The credit union indifference
“Credit unions offer better rates, better service, and fewer fees” says the voice on the radio “And almost anyone can join!”
To summarize: “take our word for it: our commodity offering is better than our competitors’ commodity offering. Plus, we do not specialize in serving the specific needs of people like you.”
Spend enough time with any group of credit union marketers and someone will inevitably make a case for a marketing message like the one above, saying “Don’t waste money promoting the credit union difference. Members don’t care about it. All they want is better rates.”
This always seems like curious logic to me. If it were true that members only care about rates, then banking would be a true commodity, and brands like Umpqua and Simple would be no more exciting than Morton’s salt. But, even if that were the case, do you know who does get excited about the ups and downs of Morton’s salt? The people who own Morton’s Salt. Even an unremarkable commodity brand like this has emotional value to someone who knows they stand to profit when the company does well.
But detractors of the credit union difference messages are right about one thing: members don’t care about it. And they don’t care about it because they don’t know about it. How could they when we promote only the byproducts of member-ownership, while ignoring the core elements of the cooperative structure that make it all possible?
We eliminate exclusivity from our brands:
Compare the radio message above to one of thriving financial brands like USAA, Navy FCU and Simple. The message at these organizations is “People like you are special to us and we’re familiar with your specific financial needs. No, we aren’t for everybody. You either gotta’ BE somebody or KNOW somebody to get in.” At USAA and Navy, the exclusivity is mandatory as part of their charter. But what about Simple? For some time, in order to be a Simple customer, a person had to be invited by a friend just to get on a two week wait list, which was more than 12,000 people long.
Like a bouncer at the door of a night club, dutifully filtering the riff-raff from the big shots, these organizations make their brands more desirable with every new person standing in line outside. “Is your name on the list?” they ask before removing the short velvet rope separating the haves from the have-nots. Only a select few are allowed to pass, while most are banished to the long line in front of the club. It doesn’t matter that other clubs in town welcome everyone with open arms and charge $3 for a beer, the line grows. In fact, the exclusive nature of this club is why they can charge $20 for a drink in the first place.

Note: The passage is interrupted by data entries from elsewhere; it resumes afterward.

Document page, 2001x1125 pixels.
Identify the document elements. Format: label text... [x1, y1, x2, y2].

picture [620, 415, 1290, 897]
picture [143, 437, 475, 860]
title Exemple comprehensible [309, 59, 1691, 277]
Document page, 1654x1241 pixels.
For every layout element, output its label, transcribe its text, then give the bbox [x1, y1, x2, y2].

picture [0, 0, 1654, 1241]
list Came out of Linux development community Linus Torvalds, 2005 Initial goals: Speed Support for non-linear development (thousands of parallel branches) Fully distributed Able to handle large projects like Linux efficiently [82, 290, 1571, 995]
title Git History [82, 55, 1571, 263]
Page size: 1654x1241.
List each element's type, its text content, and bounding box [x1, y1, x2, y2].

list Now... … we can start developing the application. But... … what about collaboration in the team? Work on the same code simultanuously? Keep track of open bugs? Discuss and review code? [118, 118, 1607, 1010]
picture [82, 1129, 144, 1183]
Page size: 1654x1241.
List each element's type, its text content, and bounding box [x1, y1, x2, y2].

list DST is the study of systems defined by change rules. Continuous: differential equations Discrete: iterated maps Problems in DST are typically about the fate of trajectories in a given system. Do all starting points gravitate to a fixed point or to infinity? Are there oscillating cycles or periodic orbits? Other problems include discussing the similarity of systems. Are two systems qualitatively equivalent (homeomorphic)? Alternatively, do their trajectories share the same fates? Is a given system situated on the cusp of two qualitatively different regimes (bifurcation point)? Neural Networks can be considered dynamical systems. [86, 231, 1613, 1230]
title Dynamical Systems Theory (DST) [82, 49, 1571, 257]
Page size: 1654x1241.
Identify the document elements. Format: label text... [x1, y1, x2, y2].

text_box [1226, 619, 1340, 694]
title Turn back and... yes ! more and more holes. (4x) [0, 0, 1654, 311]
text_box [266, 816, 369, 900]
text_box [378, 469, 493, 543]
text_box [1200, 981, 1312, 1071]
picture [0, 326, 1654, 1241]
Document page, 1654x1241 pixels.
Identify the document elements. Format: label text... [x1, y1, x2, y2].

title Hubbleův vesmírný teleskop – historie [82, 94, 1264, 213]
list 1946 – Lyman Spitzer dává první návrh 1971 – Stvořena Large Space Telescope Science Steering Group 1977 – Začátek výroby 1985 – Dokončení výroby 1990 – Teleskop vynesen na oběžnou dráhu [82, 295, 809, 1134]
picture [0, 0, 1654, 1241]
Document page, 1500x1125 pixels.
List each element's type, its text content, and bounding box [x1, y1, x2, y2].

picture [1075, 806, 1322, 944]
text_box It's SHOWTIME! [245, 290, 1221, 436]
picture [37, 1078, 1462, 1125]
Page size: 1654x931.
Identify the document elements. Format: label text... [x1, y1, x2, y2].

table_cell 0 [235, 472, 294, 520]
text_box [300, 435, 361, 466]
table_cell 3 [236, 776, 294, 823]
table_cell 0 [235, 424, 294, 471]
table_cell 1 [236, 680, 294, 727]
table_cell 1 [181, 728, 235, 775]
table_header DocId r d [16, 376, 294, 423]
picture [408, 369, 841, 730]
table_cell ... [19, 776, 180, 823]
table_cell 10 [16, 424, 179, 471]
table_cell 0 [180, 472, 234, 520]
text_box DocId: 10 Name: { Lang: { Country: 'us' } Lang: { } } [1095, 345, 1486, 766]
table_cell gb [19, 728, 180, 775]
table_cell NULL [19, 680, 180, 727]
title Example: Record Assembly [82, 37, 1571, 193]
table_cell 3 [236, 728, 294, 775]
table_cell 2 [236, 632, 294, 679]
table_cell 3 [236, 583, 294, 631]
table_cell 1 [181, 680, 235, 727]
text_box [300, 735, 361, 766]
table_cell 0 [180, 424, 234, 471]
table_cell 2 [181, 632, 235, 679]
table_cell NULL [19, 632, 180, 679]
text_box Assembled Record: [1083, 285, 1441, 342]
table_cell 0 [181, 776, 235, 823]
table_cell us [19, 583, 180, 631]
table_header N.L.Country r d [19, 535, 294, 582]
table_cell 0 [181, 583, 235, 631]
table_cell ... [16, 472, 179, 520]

Without exclusivity, there is no margin, there is no brand value, there is no reason to expect any other result than public disinterest, market irrelevance, commodity status and eventual failure. And yet, the same credit union marketer who approved the “everyone’s welcome” radio campaign might lay awake at night wondering why he has to cut loan rates below market averages in order to get foot traffic.
We’ve got to be the only industry trying to seem less exclusive, and it’s written right in to our charters. But this is only one attribute of credit unions that is a built-in differentiator. There are many more. And our industry, by and large, tends to find ways to make sure members never find out about them.
We don’t promote our annual meetings
The best way to let members know that they are owners with a stake in the credit union is to let them know they are owners with a stake in the credit union. That sentence should be banished to the innermost pedestal at the Captain Obvious Memorial Library, but instead I had to use it here because it’s such a foreign concept.
How can we expect our owners to feel like they have an ownership stake in the credit union if they don’t get to do what owners of other companies do? Inviting members to the Annual Meeting, and asking them to vote on important issues, is an effective way to let members know they are owners.
We love disclosures
There is not a single asterisk on the entire Simple Banking site. Look it up to see for yourself! But no matter how transparent the brand can be, it must always word around the fact that it answers to stockholders and is legally obligated to act in their best interests instead of the customer’s. Credit unions can be fully transparent, and the end result is admitting that we really are, in fact, legally and ethically obligated to serve our members.
We don’t pay dividends
Members don’t know they are owners because there is nothing tangible or different about a better rate. A better rate = cheaper salt. In fact, any old bank can purchase a radio ad and say they have better rates, fewer fees, and better service. But what if the company you bought salt from sent you a $5 check in the mail and told you it was because you owned a profitable company? You’d never tweet about cheaper salt, but you just might tweet about getting a check for buying it.
We avoid talking about our tax exemption
If members don’t know why we are not paying taxes, and correspondingly, why we are able to offer amazing rates, then what reason will they have to defend us when banks lobby against us? There is no shame in telling members how their wise decision to bank cooperatively and eliminate an outside profit motive is a good way to avoid the corporate income taxes paid by for-profit banks. It’s also a built-in reminder that outside parties are not profiting from member deposits.
We avoid using words like “member” in our ads
Are you a customer of your favorite sports team, or a member of their fan base? Are you a customer of your political party, or a member? If membership is an important factor in loyalty, then why would we avoid it when we rely on our members to advocate for us?
The credit union difference is not “better rates, better service, and fewer fees,” no matter how many times we hear it on the radio. It’s member-ownership. And with so many credit unions trying to avoid talking about the true reasons credit unions are different, then perhaps the best way to differentiate within our industry is to highlight them.